La Cour de justice de l’Union européenne, le 13 février 2014, précise les conditions de transposition de l’exigence de coût non prohibitif des procédures environnementales. Une institution européenne reproche à un État membre de ne pas avoir intégré correctement les dispositions d’une directive relative à l’accès à la justice. Les critiques se concentrent sur le régime des dépens et le risque financier excessif pesant sur les requérants lors des recours juridictionnels. Saisie d’une plainte, l’institution adresse une mise en demeure puis un avis motivé avant de former un recours en manquement devant la Cour. Le litige interroge la validité d’une transposition reposant sur le pouvoir discrétionnaire du juge national pour limiter les frais de justice. La Cour juge que l’absence de règles claires garantissant la prévisibilité du coût financier constitue un manquement aux obligations de l’État membre. L’examen de cette décision commande d’analyser l’insuffisance de la transposition par voie jurisprudentielle avant d’étudier l’incertitude financière comme obstacle à l’accès à la justice.
I. L’insuffisance de la transposition par voie jurisprudentielle
A. L’exigence de clarté et de précision de la transposition
La Cour rappelle que la transposition d’une directive peut se satisfaire d’un « contexte juridique général » si celui-ci assure effectivement la pleine application. Cette intégration doit cependant s’effectuer d’une « façon suffisamment claire et précise » pour que les particuliers connaissent l’étendue de leurs droits fondamentaux. En l’espèce, les règles nationales ne permettent pas aux justiciables de prévoir avec certitude l’ampleur des sacrifices financiers nécessaires à l’action. L’existence d’une simple pratique jurisprudentielle ne saurait donc suffire à garantir la protection contre les coûts prohibitifs imposée par le droit européen.
B. Les limites du pouvoir discrétionnaire du juge national
Le juge national dispose d’une marge d’appréciation mais il ne peut statuer sans règles contraignantes garantissant le respect des objectifs de la directive. La Cour relève que « le juge ne paraît pas être tenu d’accorder la protection lorsque le coût de la procédure est objectivement déraisonnable ». Cette faculté de moduler les dépens sans obligation stricte de résultat crée une insécurité juridique incompatible avec l’exigence d’une protection effective. La reconnaissance de cette insuffisance normative conduit nécessairement à évaluer les conséquences concrètes de l’incertitude financière sur l’exercice effectif des recours juridictionnels.

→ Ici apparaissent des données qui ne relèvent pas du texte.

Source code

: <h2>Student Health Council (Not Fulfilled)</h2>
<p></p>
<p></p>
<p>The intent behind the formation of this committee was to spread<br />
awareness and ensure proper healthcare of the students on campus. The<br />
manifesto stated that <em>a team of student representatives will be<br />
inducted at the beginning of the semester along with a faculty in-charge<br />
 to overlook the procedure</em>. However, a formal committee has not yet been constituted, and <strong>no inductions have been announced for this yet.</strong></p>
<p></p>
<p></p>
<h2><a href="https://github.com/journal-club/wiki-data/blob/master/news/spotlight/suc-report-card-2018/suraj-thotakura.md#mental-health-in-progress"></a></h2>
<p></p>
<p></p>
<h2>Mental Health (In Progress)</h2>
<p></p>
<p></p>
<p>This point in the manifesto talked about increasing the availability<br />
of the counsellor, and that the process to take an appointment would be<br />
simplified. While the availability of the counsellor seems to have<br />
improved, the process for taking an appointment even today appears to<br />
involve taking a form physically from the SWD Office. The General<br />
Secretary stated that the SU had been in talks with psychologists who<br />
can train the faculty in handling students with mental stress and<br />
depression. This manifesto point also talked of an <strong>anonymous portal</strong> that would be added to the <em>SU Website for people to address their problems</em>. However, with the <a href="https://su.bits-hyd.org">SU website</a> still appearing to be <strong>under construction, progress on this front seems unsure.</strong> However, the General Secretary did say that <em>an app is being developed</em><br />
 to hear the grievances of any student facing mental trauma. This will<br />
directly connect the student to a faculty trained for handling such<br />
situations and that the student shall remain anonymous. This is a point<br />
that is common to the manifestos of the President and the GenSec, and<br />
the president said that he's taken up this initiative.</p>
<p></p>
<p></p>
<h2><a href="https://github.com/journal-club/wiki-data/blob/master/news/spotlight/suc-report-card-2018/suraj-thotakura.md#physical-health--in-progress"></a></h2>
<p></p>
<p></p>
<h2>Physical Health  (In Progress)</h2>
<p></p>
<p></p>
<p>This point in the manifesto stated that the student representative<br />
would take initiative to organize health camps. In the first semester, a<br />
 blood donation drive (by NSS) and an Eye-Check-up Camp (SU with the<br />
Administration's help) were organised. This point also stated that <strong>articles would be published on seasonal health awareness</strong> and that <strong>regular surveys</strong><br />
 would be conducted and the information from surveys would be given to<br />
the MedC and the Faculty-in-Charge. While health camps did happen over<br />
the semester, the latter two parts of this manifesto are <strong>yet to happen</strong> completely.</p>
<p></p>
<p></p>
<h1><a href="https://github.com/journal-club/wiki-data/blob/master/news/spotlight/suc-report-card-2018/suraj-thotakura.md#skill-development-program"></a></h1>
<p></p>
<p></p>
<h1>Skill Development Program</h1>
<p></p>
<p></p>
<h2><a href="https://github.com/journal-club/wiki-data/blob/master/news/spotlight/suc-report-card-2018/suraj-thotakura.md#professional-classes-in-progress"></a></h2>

II. L’incertitude financière comme obstacle à l’accès à la justice
A. Le caractère imprévisible du coût global de la procédure
L’accès à la justice suppose que les membres du public bénéficient d’une « prévisibilité raisonnable en ce qui concerne tant le principe que le montant ». La structure du système juridique national entraîne des honoraires d’avocat élevés qui alourdissent considérablement la charge pesant sur la partie ayant succombé. Sans plafonnement garanti des frais dès l’introduction de l’instance, le risque de ruine financière dissuade les citoyens de défendre l’intérêt général environnemental. L’État ne satisfait pas à son obligation de résultat en laissant subsister des doutes sur l’application de la règle du coût non prohibitif.
B. L’impact dissuasif des garanties liées aux mesures provisoires
L’exigence de coût raisonnable s’étend également aux mesures provisoires et aux garanties financières exigibles pour assurer la pleine efficacité de la décision future. La pratique consistant à demander des contre-engagements financiers constitue un « facteur supplémentaire d’incertitude et d’imprécision » pour le requérant potentiel. Bien que la protection de l’environnement puisse justifier des restrictions au droit de propriété, elle impose surtout de lever les barrières économiques injustifiées. La Cour confirme ainsi que la protection juridictionnelle effective en matière d’environnement requiert un cadre législatif rigoureux excluant toute forme de barrière financière.